Growing up so close in age, my nieces, nephews, and I spent our entire childhoods cramped in my room yet somehow we remembered that time so differently from one another. Once when we were gathered around the kids’ table for Thanksgiving dinner, I brought up the parties that we used to throw in the hopes that they would remembered them like I remembered them.

Thanksgiving was the one holiday that everyone on both sides of the family was guaranteed to be together. My house would be inundated with the smokey smell of barbecued ribs and with shivering bodies flocking inside to escape the cold. Pans and bowls of gooey macaroni, mashed potatoes, and pasta salad line the counters waiting for the youngest to get the first serve. When we come back to the table with our plates falling apart from the weight of the food we got, I bring up the parties we used to throw

“Ugh, I used to hate those. You always forced us to play with you,” said B. J, the oldest nephew. I elbowed his arm as I smiled. We sat next to each other at all family functions even it meant having to find another table separate from the family.

“Not all the time,” I said, “you guys were into it, too.”

The adults in the family sat in the dining room and their loud, deep laughs and conversations traveled down the hall to our table making it hard for us to hear each other. The Kids’ Table was reserved for me, my nieces, and my nephews. Though my cousin’s two year and newborn got to sit with the adults in the dining room.

B. J turned to the others. “Do you remember when she would start crying when we didn’t want to do whatever it was?”

“And her throwing us out of her room like all the time,” said Neia, the youngest niece.

Tyler laughed, “And her slamming the door, then grandma would start yelling and that would be this whole big thing. Then we would have to sit on the couch in the living room silent and all you would hear is Laurann sniffling in the corner.”

We were older now. I was eighteen and back from college for a week and they were all in high school. We had traded our Nintendos in for iPhones and touch screen laptops. We had moved houses a collective total of 11 times. My room was purple now and mama had given all of my stuffed animals to Goodwill. It had happened without warning. One day I had a green basket packed with stuffed animals and then the next, they weren’t there anymore. I never noticed they were gone until a year later when I was packing for college.

“Cause she was always getting a beating. Like, what are you in trouble for this time? We couldn’t do nothing at grandma’s house cause Laurann either just got a beating or was finna get one,” said B. J. The rest nodded and murmured in agreement.

Neia nodded, “When she was mad, she wanted everyone else to be miserable too.”
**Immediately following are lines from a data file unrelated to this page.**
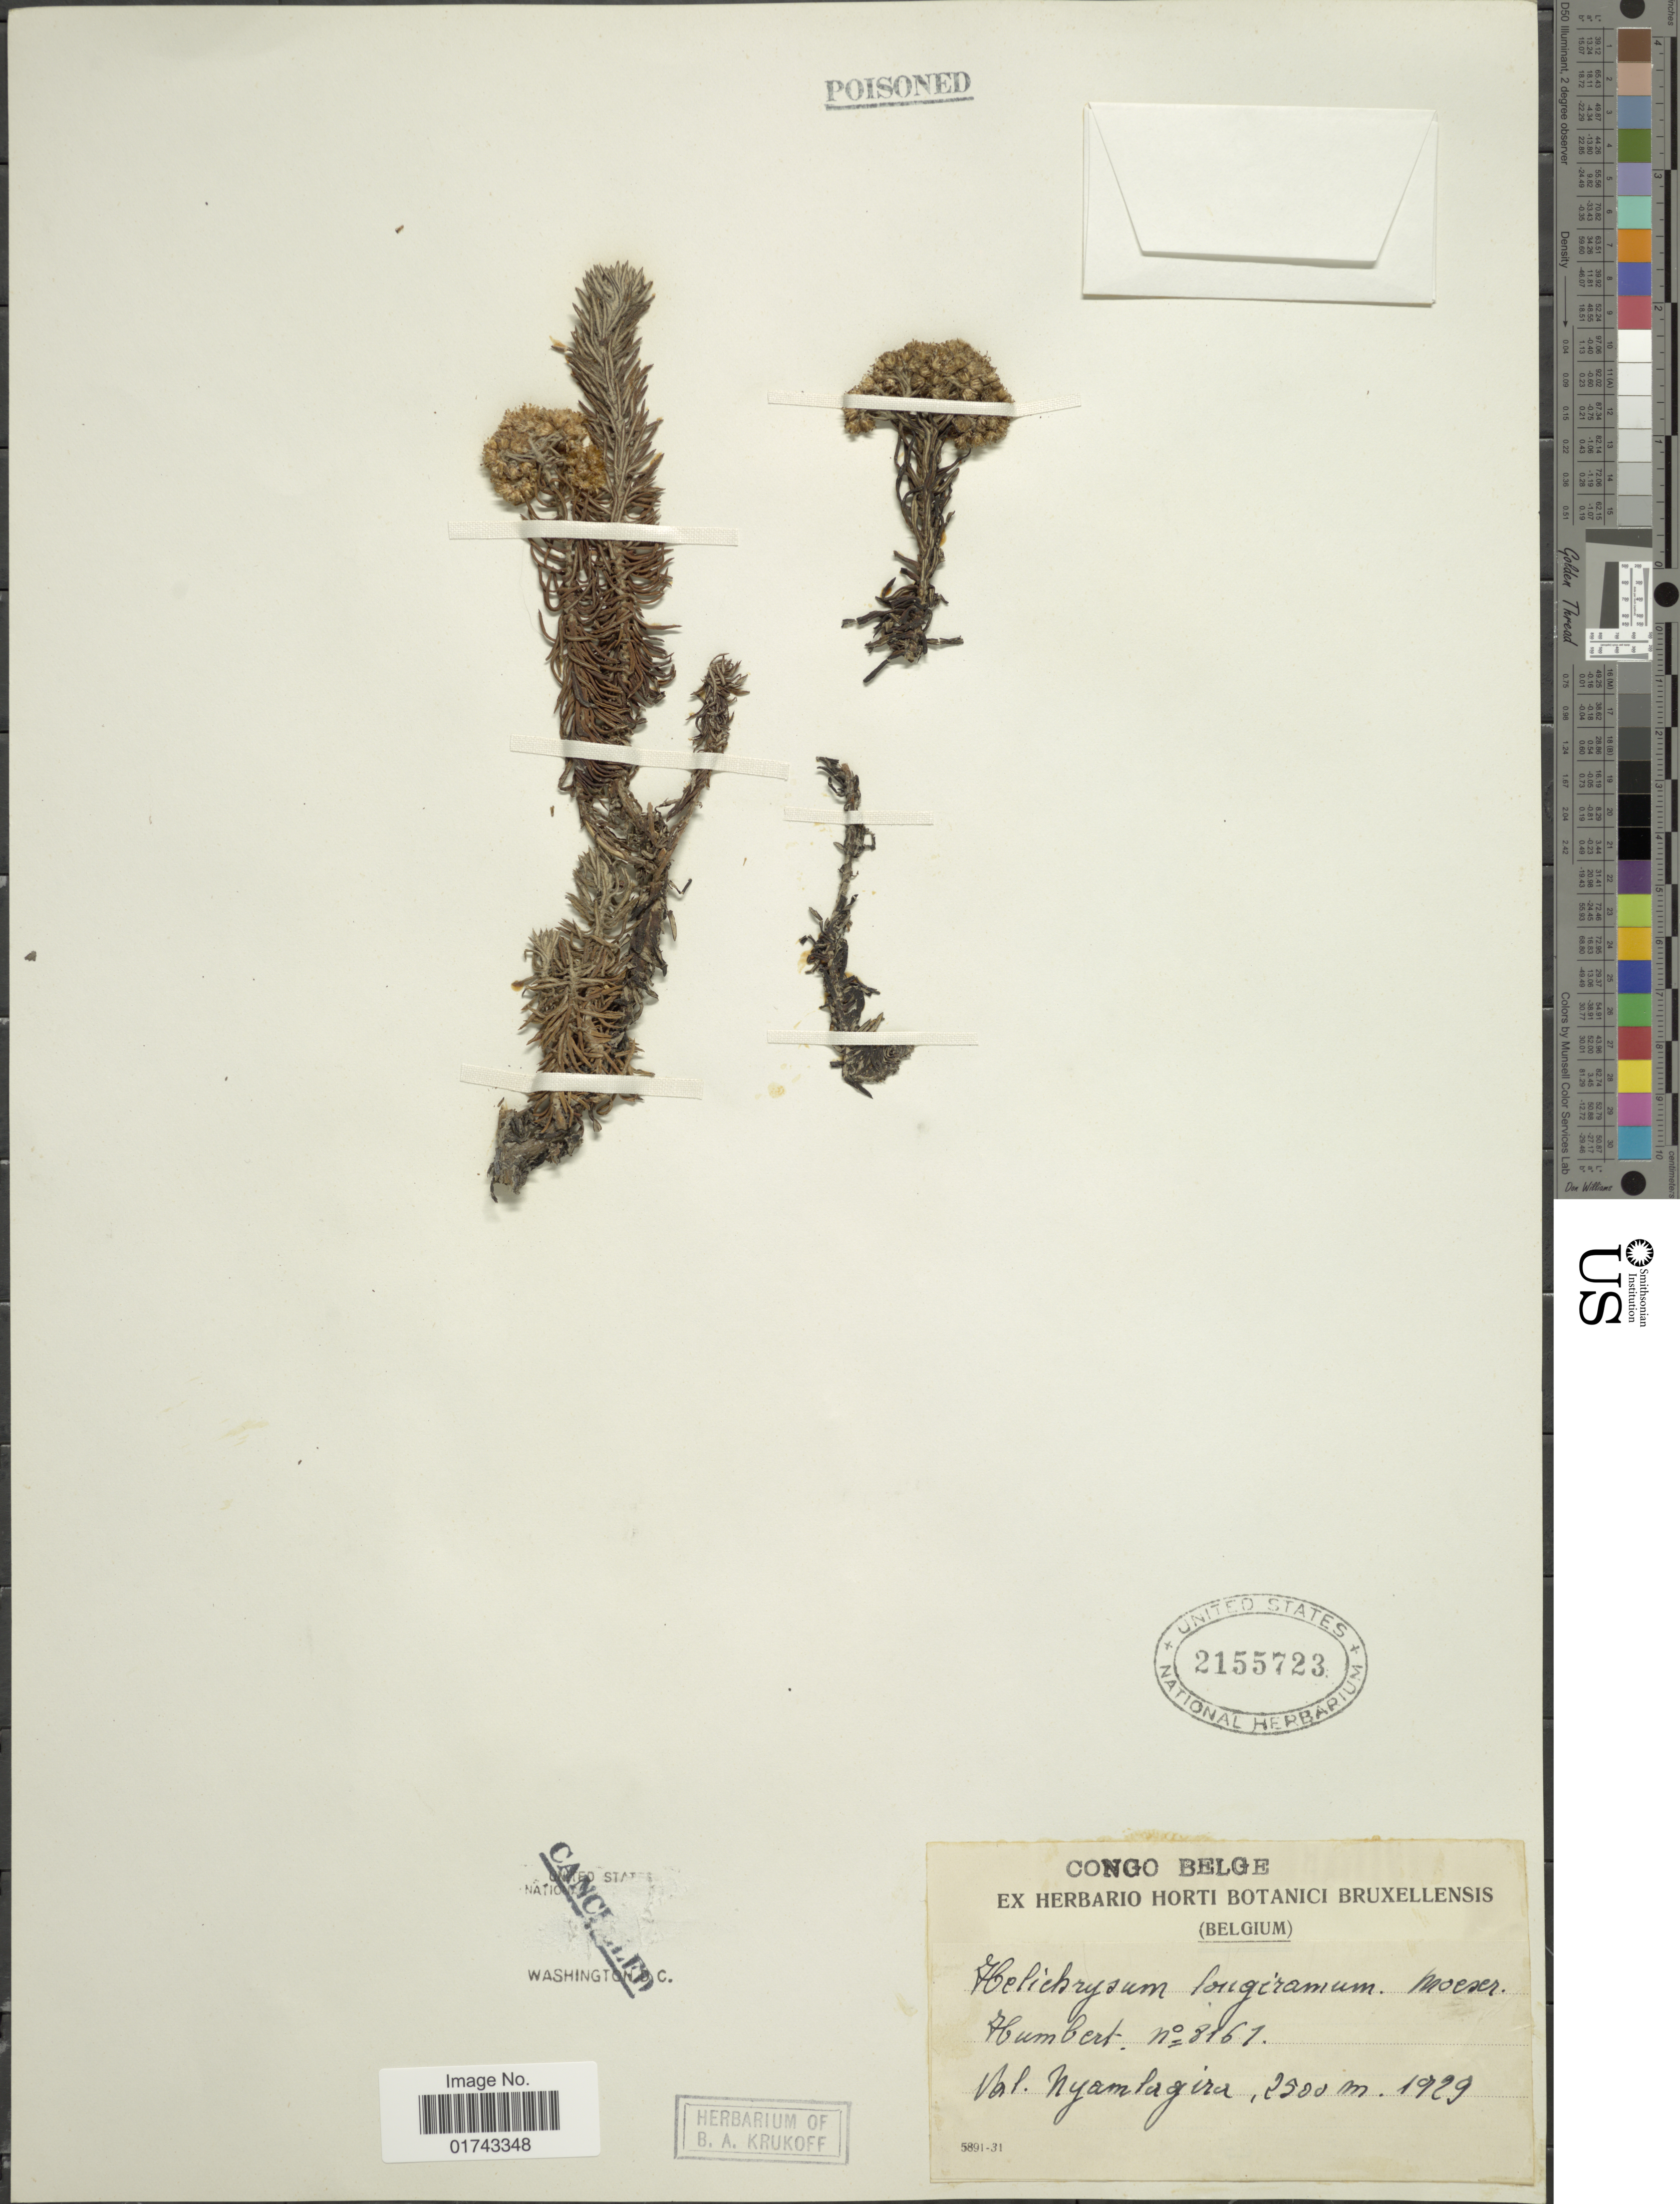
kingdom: Plantae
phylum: Tracheophyta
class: Magnoliopsida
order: Asterales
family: Asteraceae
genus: Helichrysum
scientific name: Helichrysum longisamum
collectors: H. Humbert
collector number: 8161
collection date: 1929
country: Congo, Democratic Republic of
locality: Congo Belge, Val. Nyamlagira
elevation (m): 2500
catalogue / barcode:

I smiled along with them, but I couldn’t tell if it hurt because what they were saying was the truth or because that was how they remembered me. Regardless, I knew better than to show this. We were never that kind of family. We never did learn how to fill the silence with our own words, our own feelings. We relied on tv shows and songs to fill it for us until there was no space for what we had to say.

“We got to run with it / It will get better.”

Wherever we were, I looked towards Tyler. “Are you sure you don’t remember this song?” I asked once again, stressing every word in the hopes that maybe, just maybe, he’ll remember and we could then talk about all the songs we listened to, all the movies we watched lying on my bedroom floor, and all the late night jokes we shared.

He didn’t bother lifting his head. He had already put his headphones back on and he hadn’t heard me ask. The song petered out with me still listening. “Beating up on yesterday, I was on my rollerblades / Rolling on moving on”

I looked at him, a bit surprised. This was not the same boy who let me dress me up as a famous celebrity. This was not the same boy who had fallen in love with Eliza Doolittle’s Rollerblades. He was someone else entirely and so was I. The boy in front of me had surpassed me in height, had bleached his hair orange, and had a burgeoning beard that he had jutted his chin out for me to see. The two images were impossible to mash together.

It started to make sense why we rarely saw it each other anymore. We no longer had to.